* TASK DETAILS:
Give back each entry exactly as written, apart from the pictures.

* DATA SUPPLIED:
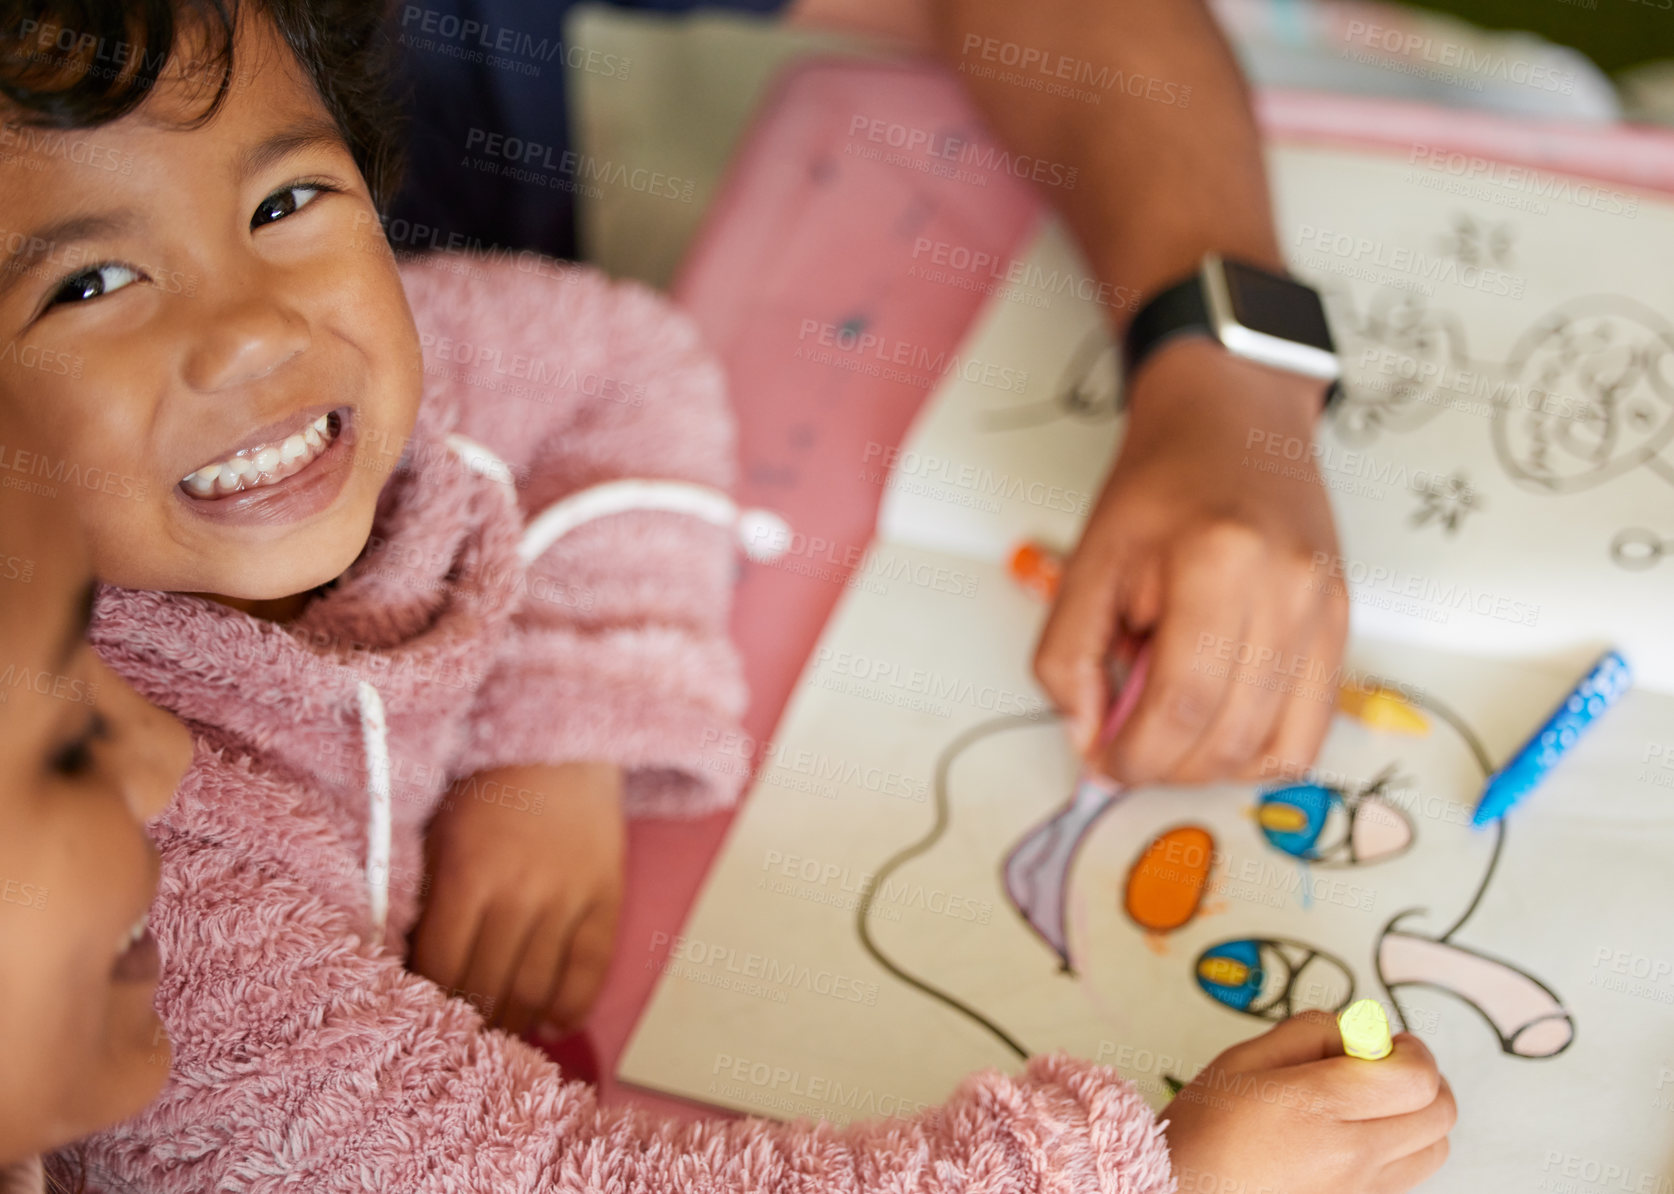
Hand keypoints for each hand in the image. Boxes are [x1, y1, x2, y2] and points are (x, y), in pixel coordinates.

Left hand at [411, 761, 623, 1038]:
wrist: (562, 745)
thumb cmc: (486, 787)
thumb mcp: (438, 831)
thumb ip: (424, 895)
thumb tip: (408, 964)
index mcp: (467, 873)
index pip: (440, 967)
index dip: (427, 1002)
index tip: (420, 1015)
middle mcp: (519, 892)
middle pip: (487, 987)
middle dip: (468, 1021)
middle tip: (457, 1036)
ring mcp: (568, 898)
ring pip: (535, 989)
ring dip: (514, 1021)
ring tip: (499, 1032)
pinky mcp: (607, 899)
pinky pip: (590, 972)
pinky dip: (570, 1008)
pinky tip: (553, 1023)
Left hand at [1034, 338, 1348, 785]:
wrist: (1233, 421)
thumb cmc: (1161, 482)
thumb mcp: (1088, 560)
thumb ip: (1069, 657)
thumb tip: (1088, 741)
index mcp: (1218, 560)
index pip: (1181, 703)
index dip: (1134, 754)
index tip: (1103, 761)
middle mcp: (1286, 588)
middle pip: (1228, 735)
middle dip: (1165, 766)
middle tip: (1126, 748)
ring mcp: (1324, 610)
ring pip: (1272, 747)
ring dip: (1208, 765)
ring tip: (1169, 727)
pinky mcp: (1342, 626)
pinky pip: (1309, 733)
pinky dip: (1256, 753)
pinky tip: (1217, 731)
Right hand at [1163, 1012, 1455, 1193]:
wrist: (1184, 1193)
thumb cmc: (1206, 1129)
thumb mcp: (1244, 1057)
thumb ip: (1309, 1032)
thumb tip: (1358, 1030)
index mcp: (1320, 1107)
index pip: (1417, 1078)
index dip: (1413, 1050)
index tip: (1386, 1041)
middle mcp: (1352, 1156)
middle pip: (1440, 1114)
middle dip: (1424, 1079)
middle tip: (1384, 1064)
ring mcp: (1360, 1191)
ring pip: (1434, 1149)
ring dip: (1418, 1116)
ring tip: (1372, 1103)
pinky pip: (1408, 1175)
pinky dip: (1401, 1148)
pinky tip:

* TASK OUTPUT:
Hand keypoints for each hand in the image. Boxes are [x1, y1, x2, y2] and points are (x, y), in pixel coordinates.

Left hand at [411, 761, 623, 1038]:
wrist: (562, 745)
thumb cmc: (486, 787)
thumb mcp: (438, 831)
thumb ip: (424, 895)
thumb tip: (408, 964)
index mcp: (467, 873)
index pip: (440, 967)
index dip: (427, 1002)
index tip: (420, 1015)
middle mcp: (519, 892)
middle pip: (487, 987)
middle dip: (468, 1021)
middle tip: (457, 1036)
ring mcp: (568, 898)
ring pip: (535, 989)
ring dip: (514, 1021)
ring tip: (499, 1032)
pinky mcp: (607, 899)
pinky pip: (590, 972)
pinky dip: (570, 1008)
pinky tip: (553, 1023)
Left hand at [1034, 338, 1348, 785]:
wrist: (1233, 421)
thumb cmc: (1161, 482)
thumb mcp: (1088, 560)
thumb ip: (1069, 657)
thumb tip: (1088, 741)
index mcp: (1218, 560)
index pip: (1181, 703)
index dip: (1134, 754)
index tip: (1103, 761)
middle mcp: (1286, 588)
middle pip: (1228, 735)
middle dip: (1165, 766)
middle tip: (1126, 748)
ring mcp: (1324, 610)
ring pip: (1272, 747)
ring dip: (1208, 765)
ring tip: (1169, 727)
pinky mcp: (1342, 626)
pinky pip: (1309, 733)
pinky dip: (1256, 753)
pinky tip: (1217, 731)
Right hand at [1163, 1012, 1455, 1193]:
wrist: (1184, 1193)
thumb cmc: (1206, 1129)
thumb mcp: (1244, 1057)
thumb ip: (1309, 1032)
thumb tip: (1358, 1030)
index mcp: (1320, 1107)
index pip: (1417, 1078)
index dip: (1413, 1050)
index tip: (1386, 1041)
middle mcp: (1352, 1156)
middle pip: (1440, 1114)
middle dip: (1424, 1079)
middle tip: (1384, 1064)
ring mcp: (1360, 1191)
ring pip: (1434, 1149)
ring dip: (1418, 1116)
ring tip: (1372, 1103)
pinky pip: (1408, 1175)
pinky dip: (1401, 1148)
pinky tip:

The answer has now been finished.